→ Lesetext:
☆ ☆ ☆ ☆

Die bürokratischen Mühlen in Deutschland drehen sich bekanntlich sehr langsam. Doch nun endlich hat die Bundesregierung zumindest in Bezug auf eine Legalisierung von Cannabis als Schmerzmittel einen Beschluss des Bundestages durchgerungen. Demnach müssen Krankenkassen künftig Cannabis als Schmerzmittel für Schwerkranke bezahlen. Ein Schritt in die richtige Richtung, vor allem weil man damit unzähligen Menschen helfen kann, die tagein tagaus mit starken Schmerzen zu kämpfen haben. Mit Cannabis als Arznei wird man so auch die Lebensqualität der Patienten erhöhen, die unter schweren oder unheilbaren Krankheiten leiden

Wer Cannabis vom Arzt bis dato verschrieben bekam, musste immer sehr tief in die Tasche greifen. Da kam ein Patient für eine Monatsration auf bis zu 1.800 EUR, die er fast komplett selbst tragen musste. Auch das ist nun vorbei, trägt doch die Krankenkasse für all jene, die es erwiesenermaßen dringend brauchen oder denen andere Medikamente nicht mehr helfen, die finanzielle Last. Außerdem entscheiden künftig allein Ärzte, ob ein Patient Cannabis bekommen darf.

Dadurch fällt jetzt auch die Bürokratie weg, musste man vorher mit einer staatlichen Sondergenehmigung um die Ecke kommen, um an Cannabispräparate zu gelangen. Zwar ist eine komplette Legalisierung von Cannabis nicht in Sicht, aber der freie Zugang als Schmerzmittel ist ein guter Anfang und ein längst überfälliger Schritt. Schließlich ist es unbestritten, dass Cannabis in der Therapie vielen Menschen helfen kann.

☆ ☆ ☆ ☆

→ Bereitgestellte Daten:
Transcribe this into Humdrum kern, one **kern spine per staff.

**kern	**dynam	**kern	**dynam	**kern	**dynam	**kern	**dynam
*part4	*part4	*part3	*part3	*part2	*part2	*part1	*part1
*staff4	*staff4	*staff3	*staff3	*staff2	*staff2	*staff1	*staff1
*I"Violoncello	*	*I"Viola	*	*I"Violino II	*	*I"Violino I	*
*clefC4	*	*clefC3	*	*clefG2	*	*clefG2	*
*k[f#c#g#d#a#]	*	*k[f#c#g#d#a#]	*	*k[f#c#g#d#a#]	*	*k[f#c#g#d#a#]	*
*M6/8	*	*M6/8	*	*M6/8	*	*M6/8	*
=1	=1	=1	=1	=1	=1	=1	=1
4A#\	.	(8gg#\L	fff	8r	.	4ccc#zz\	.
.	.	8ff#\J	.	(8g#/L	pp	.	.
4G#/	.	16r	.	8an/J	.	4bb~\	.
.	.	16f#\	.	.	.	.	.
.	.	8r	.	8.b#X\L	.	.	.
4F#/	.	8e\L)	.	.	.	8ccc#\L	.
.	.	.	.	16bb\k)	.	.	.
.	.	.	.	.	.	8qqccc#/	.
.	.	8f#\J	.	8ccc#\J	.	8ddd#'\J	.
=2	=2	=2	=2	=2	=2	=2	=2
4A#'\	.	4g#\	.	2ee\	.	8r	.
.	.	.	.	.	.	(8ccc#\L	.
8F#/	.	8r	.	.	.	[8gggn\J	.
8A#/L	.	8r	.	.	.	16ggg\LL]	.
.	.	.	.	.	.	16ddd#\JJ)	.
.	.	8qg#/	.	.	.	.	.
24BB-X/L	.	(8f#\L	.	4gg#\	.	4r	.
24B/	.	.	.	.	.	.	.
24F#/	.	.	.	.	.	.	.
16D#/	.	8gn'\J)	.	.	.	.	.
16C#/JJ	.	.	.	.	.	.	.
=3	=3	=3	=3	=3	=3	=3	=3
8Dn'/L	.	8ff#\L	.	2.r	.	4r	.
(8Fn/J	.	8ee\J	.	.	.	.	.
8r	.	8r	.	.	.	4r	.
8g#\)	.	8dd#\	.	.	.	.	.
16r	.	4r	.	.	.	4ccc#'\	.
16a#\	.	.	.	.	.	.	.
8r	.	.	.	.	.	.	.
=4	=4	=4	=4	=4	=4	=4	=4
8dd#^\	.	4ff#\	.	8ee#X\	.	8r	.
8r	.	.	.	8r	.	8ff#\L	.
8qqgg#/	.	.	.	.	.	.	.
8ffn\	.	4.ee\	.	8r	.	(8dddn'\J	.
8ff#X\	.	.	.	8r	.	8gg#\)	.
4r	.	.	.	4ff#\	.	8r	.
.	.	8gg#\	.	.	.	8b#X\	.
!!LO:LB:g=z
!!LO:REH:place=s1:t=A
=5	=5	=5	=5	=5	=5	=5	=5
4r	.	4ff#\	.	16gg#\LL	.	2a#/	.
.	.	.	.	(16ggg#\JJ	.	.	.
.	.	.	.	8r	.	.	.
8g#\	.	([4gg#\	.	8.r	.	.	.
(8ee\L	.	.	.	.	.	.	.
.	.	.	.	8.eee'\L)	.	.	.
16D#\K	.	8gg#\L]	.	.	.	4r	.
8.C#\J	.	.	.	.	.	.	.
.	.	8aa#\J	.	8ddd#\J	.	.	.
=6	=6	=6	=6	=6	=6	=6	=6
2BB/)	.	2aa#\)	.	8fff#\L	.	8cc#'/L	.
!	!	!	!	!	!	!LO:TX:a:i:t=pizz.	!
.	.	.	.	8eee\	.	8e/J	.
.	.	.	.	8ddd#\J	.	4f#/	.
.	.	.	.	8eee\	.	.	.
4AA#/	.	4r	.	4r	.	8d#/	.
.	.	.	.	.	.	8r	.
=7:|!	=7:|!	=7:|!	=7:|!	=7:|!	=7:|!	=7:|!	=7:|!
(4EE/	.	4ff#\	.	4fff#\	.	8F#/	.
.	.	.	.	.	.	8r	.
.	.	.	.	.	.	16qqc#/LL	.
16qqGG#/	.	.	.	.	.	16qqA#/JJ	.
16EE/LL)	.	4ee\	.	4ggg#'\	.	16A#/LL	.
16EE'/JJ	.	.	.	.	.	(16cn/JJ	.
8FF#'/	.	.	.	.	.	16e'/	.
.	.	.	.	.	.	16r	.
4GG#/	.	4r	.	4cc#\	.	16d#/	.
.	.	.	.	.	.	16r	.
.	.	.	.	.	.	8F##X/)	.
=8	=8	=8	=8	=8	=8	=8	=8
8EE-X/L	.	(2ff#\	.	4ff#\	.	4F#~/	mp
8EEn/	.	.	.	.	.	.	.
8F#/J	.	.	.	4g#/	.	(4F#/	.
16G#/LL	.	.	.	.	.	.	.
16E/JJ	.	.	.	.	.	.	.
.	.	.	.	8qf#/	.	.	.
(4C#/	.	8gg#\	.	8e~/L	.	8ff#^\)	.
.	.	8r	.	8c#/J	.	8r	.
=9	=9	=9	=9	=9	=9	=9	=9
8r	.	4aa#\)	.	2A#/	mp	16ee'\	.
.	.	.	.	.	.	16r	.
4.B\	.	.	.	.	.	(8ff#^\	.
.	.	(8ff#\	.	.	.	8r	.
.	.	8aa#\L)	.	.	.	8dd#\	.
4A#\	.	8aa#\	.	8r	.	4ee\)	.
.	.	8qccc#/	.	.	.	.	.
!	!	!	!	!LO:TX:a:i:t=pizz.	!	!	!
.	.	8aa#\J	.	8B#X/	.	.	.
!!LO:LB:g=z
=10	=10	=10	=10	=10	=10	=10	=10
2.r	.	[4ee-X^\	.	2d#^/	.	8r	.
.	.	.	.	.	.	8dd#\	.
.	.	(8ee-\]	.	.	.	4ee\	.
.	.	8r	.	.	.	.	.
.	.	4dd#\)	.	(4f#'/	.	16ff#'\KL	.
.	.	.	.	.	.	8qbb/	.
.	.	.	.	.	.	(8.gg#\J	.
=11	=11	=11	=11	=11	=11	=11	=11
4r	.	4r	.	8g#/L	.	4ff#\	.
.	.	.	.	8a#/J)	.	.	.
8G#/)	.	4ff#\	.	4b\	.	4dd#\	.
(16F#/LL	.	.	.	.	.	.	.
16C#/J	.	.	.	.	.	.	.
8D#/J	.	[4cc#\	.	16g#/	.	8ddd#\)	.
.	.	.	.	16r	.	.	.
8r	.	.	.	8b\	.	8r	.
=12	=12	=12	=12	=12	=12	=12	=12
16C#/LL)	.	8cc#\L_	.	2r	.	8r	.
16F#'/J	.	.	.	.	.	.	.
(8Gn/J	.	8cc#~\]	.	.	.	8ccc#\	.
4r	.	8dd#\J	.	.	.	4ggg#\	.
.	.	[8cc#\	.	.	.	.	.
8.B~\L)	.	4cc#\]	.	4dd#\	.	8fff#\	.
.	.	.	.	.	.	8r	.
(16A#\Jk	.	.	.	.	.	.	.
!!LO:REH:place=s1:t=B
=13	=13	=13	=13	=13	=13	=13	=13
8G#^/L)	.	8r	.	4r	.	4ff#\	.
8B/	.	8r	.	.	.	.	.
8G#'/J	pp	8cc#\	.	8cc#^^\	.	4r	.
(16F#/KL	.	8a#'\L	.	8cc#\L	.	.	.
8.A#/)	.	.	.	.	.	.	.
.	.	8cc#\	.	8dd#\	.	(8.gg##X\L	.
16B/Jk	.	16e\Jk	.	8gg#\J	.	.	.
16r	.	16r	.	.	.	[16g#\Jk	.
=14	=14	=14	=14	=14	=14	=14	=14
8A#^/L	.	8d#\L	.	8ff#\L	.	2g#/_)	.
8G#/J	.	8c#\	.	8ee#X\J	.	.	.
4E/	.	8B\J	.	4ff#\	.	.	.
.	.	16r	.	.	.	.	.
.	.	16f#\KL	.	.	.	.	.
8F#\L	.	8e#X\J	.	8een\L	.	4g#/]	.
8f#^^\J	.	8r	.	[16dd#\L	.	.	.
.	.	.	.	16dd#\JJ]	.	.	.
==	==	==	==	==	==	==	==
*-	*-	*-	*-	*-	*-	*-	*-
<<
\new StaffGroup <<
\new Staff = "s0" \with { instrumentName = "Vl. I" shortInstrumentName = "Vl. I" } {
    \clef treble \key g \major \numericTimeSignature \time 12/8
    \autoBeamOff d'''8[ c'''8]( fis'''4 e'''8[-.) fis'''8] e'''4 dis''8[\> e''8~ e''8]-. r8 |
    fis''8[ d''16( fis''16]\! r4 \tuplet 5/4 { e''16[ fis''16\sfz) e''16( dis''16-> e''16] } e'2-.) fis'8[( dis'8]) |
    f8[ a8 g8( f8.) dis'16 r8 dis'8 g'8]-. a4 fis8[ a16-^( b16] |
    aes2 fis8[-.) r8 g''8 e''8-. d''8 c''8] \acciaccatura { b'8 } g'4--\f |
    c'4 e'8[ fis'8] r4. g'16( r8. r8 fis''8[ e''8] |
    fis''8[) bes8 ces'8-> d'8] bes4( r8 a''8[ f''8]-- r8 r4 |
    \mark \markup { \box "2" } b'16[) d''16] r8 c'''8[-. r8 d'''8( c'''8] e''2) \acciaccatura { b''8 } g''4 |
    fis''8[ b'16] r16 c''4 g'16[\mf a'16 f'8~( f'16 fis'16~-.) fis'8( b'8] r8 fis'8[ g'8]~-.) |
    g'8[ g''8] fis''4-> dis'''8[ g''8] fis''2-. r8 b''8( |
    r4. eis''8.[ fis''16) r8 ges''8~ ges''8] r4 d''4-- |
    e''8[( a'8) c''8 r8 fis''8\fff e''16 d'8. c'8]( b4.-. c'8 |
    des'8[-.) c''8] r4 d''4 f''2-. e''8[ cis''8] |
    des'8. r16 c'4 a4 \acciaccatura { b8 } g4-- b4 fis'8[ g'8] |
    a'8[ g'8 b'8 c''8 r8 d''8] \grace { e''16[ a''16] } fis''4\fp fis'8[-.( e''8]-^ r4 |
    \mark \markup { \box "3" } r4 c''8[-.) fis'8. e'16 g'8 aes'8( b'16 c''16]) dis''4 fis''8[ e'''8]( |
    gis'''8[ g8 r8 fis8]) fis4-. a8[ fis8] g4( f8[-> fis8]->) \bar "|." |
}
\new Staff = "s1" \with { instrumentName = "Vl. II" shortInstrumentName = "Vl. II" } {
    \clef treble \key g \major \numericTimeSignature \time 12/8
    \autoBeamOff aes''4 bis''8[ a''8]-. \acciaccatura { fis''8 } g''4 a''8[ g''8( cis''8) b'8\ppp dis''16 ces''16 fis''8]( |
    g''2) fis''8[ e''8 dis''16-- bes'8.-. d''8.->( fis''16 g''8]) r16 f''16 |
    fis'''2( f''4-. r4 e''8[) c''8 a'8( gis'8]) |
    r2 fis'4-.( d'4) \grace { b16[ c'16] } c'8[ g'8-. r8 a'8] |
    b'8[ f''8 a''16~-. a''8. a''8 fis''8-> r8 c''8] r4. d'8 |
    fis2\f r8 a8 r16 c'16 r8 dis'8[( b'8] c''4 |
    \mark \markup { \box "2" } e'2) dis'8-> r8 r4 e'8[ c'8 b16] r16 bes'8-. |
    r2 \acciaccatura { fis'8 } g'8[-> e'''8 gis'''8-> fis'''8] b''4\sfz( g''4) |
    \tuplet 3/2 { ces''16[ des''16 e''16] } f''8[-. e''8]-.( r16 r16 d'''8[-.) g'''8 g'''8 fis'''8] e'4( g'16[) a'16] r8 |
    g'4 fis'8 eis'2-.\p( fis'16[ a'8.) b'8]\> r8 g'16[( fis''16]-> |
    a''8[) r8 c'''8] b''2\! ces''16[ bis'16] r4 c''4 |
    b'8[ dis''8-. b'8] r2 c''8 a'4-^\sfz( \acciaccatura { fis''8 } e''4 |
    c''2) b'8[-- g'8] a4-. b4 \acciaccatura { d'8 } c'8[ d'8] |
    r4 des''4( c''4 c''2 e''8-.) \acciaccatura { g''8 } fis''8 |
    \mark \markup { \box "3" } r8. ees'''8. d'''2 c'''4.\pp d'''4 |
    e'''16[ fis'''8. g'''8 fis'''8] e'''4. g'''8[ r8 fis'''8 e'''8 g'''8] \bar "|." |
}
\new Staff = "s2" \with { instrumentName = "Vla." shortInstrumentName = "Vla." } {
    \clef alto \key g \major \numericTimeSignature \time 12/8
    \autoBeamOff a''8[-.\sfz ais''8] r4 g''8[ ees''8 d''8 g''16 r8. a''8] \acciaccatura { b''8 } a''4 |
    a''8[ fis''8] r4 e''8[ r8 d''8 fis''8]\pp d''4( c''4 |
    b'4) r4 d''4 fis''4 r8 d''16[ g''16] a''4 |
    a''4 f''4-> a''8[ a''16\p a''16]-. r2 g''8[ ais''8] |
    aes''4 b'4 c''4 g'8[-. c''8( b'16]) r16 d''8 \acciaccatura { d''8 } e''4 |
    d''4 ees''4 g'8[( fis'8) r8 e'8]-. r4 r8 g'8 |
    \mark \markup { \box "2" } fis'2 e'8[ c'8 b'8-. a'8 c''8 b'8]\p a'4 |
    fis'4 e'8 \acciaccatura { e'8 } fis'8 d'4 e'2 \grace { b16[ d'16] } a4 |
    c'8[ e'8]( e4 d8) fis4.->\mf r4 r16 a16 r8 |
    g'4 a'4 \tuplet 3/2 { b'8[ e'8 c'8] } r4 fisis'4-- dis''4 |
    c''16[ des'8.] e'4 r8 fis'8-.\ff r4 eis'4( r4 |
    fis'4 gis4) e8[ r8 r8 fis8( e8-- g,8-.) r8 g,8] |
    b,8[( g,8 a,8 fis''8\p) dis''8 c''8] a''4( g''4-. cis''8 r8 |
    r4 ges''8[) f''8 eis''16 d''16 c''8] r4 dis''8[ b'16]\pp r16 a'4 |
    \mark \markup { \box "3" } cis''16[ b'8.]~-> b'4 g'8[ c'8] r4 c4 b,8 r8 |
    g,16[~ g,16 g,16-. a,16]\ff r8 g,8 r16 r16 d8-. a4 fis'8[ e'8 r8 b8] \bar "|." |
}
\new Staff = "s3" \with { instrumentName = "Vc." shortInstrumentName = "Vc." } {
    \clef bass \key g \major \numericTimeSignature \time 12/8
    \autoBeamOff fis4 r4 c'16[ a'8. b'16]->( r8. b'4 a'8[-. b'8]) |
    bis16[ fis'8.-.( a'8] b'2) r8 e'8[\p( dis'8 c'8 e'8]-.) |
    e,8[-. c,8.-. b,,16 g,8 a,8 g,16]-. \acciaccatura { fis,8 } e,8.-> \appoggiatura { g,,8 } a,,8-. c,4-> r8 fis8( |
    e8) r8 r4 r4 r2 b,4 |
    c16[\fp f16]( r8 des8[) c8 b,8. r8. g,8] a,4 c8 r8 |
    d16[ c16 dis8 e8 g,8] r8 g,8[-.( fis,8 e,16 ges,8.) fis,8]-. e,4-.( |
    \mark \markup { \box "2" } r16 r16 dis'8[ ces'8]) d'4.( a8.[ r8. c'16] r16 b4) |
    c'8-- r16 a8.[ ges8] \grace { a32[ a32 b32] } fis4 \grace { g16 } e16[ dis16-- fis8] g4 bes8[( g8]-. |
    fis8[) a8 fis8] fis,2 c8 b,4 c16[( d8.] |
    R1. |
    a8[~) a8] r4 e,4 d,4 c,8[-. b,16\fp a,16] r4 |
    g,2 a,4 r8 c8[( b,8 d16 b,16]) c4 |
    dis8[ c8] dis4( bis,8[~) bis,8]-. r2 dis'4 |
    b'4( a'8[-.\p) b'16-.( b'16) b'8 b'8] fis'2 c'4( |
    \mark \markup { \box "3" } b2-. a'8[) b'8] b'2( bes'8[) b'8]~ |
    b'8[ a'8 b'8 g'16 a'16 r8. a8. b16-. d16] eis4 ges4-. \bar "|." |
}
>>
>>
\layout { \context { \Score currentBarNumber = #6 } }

☆ ☆ ☆ ☆

→ Aufgabenstellung:
Gib den Abschnitt des Textes über Cannabis als Schmerzmittel, der mit den Worten „Wer Cannabis vom“ beginnt und mit „Cannabis bekommen darf.“ endet, überarbeitet wieder. Ersetze darin „Monatsration“ durch „Wochenration“. Die Auflistung wird dafür nicht gebraucht.

→ Ergebnis:
Wer Cannabis vom Arzt bis dato verschrieben bekam, musste immer sehr tief in die Tasche greifen. Da kam ein Patient für eine Wochenration auf bis zu 1.800 EUR, die er fast komplett selbst tragen musste. Auch das ist nun vorbei, trägt doch die Krankenkasse für all jene, die es erwiesenermaßen dringend brauchen oder denen andere Medikamente nicht mehr helfen, die finanzielle Last. Außerdem entscheiden künftig allein Ärzte, ob ein Patient Cannabis bekommen darf.